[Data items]

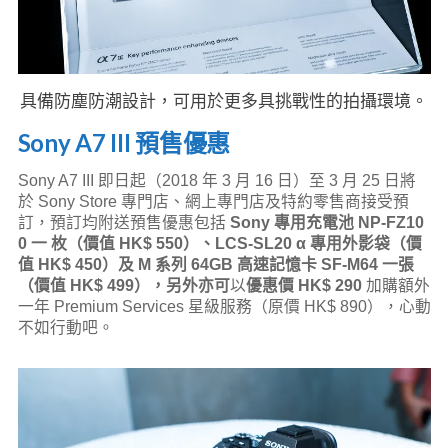
具備防塵防潮設計，可用於更多具挑戰性的拍攝環境。
Sony A7 III 預售優惠
Sony A7 III 即日起（2018 年 3 月 16 日）至 3 月 25 日將
於 Sony Store 專門店、網上專門店及特約零售商接受預
訂，預訂均附送預售優惠包括
Sony 專用充電池 NP-FZ10
0 一 枚（價值 HK$ 550）、
LCS-SL20 α 專用外影袋（價
值 HK$ 450）及
M 系列 64GB 高速記憶卡 SF-M64 一張
（價值 HK$ 499），另外亦可
以
優惠價 HK$ 290
加購額外
一年 Premium Services 星級服務（原價 HK$ 890），心動
不如行動吧。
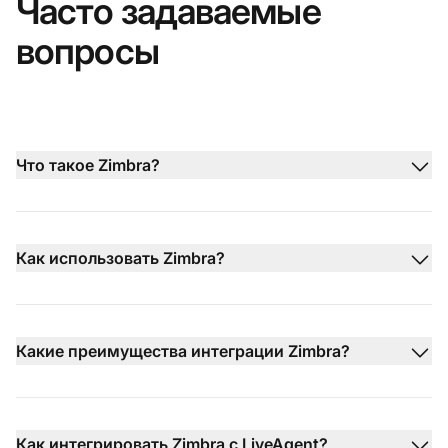
Часто задаваемые
вопросы
Что такое Zimbra?
Как использовать Zimbra?
Какие преимущества интеграции Zimbra?
Как интегрировать Zimbra с LiveAgent?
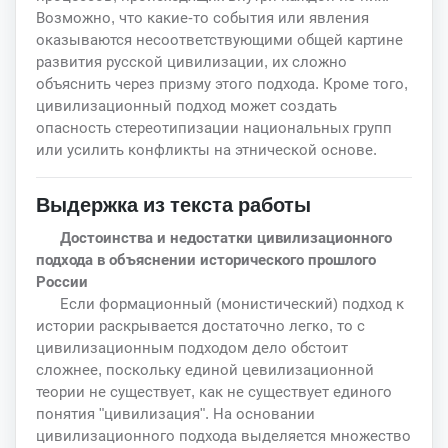
Возможно, что какие-то события или явления
оказываются несоответствующими общей картине
развития русской цивилизации, их сложно
объяснить через призму этого подхода. Кроме того,
цивилизационный подход может создать
опасность стереотипизации национальных групп
или усилить конфликты на этнической основе.
Выдержка из текста работы
Достоинства и недостатки цивилизационного
подхода в объяснении исторического прошлого
России
Если формационный (монистический) подход к
истории раскрывается достаточно легко, то с
цивилизационным подходом дело обстоит
сложнее, поскольку единой цевилизационной
теории не существует, как не существует единого
понятия "цивилизация". На основании
цивилизационного подхода выделяется множество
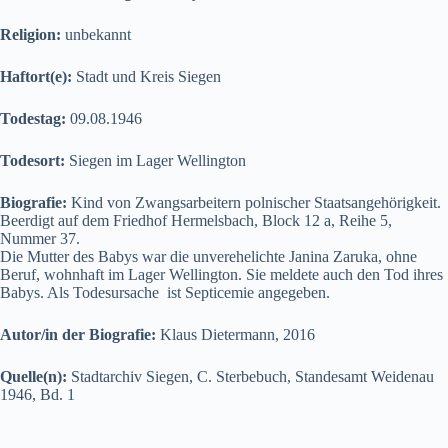
Religion:
unbekannt
Haftort(e):
Stadt und Kreis Siegen
Todestag:
09.08.1946
Todesort:
Siegen im Lager Wellington
Biografie:
Kind von Zwangsarbeitern polnischer Staatsangehörigkeit.
Beerdigt auf dem Friedhof Hermelsbach, Block 12 a, Reihe 5,
Nummer 37.
Die Mutter des Babys war die unverehelichte Janina Zaruka, ohne
Beruf, wohnhaft im Lager Wellington. Sie meldete auch den Tod ihres
Babys. Als Todesursache ist Septicemie angegeben.
Autor/in der Biografie:
Klaus Dietermann, 2016
Quelle(n):
Stadtarchiv Siegen, C. Sterbebuch, Standesamt Weidenau
1946, Bd. 1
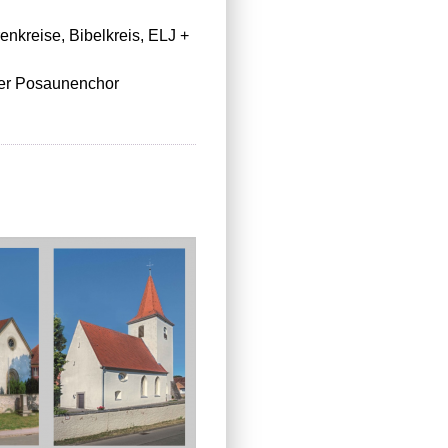
enkreise, Bibelkreis, ELJ +
der Posaunenchor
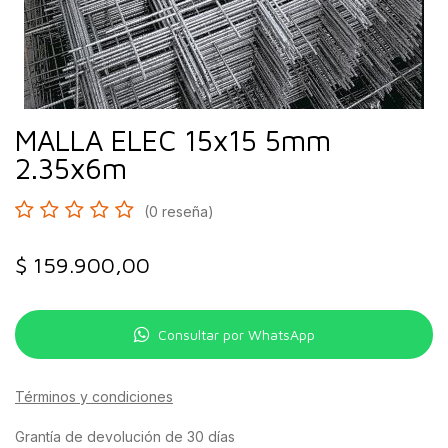
MALLA ELEC 15x15 5mm
2.35x6m
(0 reseña)
$
159.900,00
Consultar por WhatsApp
Términos y condiciones
Grantía de devolución de 30 días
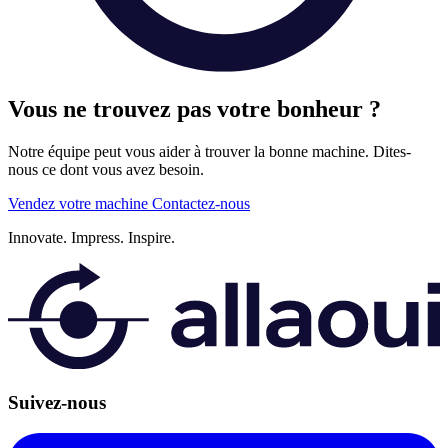
Vous ne trouvez pas votre bonheur ?
Notre équipe peut vous aider à trouver la bonne machine. Dites-
nous ce dont vous avez besoin.
Vendez votre machine
Contactez-nous
Innovate.
Impress.
Inspire.
Suivez-nous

» TASK DESCRIPTION: Can you output the text lines of all the records above word for word, without the pictures?

» COMPLETED EXERCISE:
具備防塵防潮設計，可用於更多具挑戰性的拍攝環境。
Sony A7 III 預售優惠
Sony A7 III 即日起（2018 年 3 月 16 日）至 3 月 25 日將
於 Sony Store 專門店、網上專門店及特約零售商接受預
訂，預訂均附送預售優惠包括
Sony 專用充電池 NP-FZ10
0 一 枚（價值 HK$ 550）、
LCS-SL20 α 專用外影袋（價
值 HK$ 450）及
M 系列 64GB 高速記憶卡 SF-M64 一張
（價值 HK$ 499），另外亦可
以
優惠價 HK$ 290
加購額外
一年 Premium Services 星級服務（原價 HK$ 890），心動
不如行動吧。
Часто задаваемые
вопросы
Что такое Zimbra?
Как использовать Zimbra?
Какие преимущества интеграции Zimbra?
Как интегрировать Zimbra с LiveAgent?
Возможно, что какие-то события или явления
оказываются несоответствующими общей картине
развития русской цивилизации, их сложно
объяснить через призму этого подхода. Кроме того,
цивилизационный подход может создать
опасность стереотипизации национальных групп
или усилить конфликты на этнической основе.
Выдержка из текста работы
Достоинства и недостатки цивилизационного
подхода в объяснении исторического прошлого
России
Если формационный (монистический) подход к
истории раскрывается достаточно легко, то с
цивилизационным подходом дело обстоит
сложнее, поскольку единой цевилизационной
теории не существует, как не существует единого
понятия "цивилизация". На основании
цивилизационного подхода выделяется множество
Religion:
unbekannt
Haftort(e):
Stadt und Kreis Siegen
Todestag:
09.08.1946
Todesort:
Siegen im Lager Wellington
Biografie:
Kind von Zwangsarbeitern polnischer Staatsangehörigkeit.
Beerdigt auf dem Friedhof Hermelsbach, Block 12 a, Reihe 5,
Nummer 37.
Die Mutter des Babys war die unverehelichte Janina Zaruka, ohne
Beruf, wohnhaft im Lager Wellington. Sie meldete auch den Tod ihres
Babys. Als Todesursache ist Septicemie angegeben.
Autor/in der Biografie:
Klaus Dietermann, 2016
Quelle(n):
Stadtarchiv Siegen, C. Sterbebuch, Standesamt Weidenau
1946, Bd. 1
enkreise, Bibelkreis, ELJ +
der Posaunenchor
MALLA ELEC 15x15 5mm
2.35x6m
(0 reseña)
$
159.900,00
Consultar por WhatsApp
Términos y condiciones
Grantía de devolución de 30 días
Vous ne trouvez pas votre bonheur ?
Notre équipe peut vous aider à trouver la bonne machine. Dites-
nous ce dont vous avez besoin.
Vendez votre machine
Contactez-nous
Innovate.
Impress.
Inspire.
Suivez-nous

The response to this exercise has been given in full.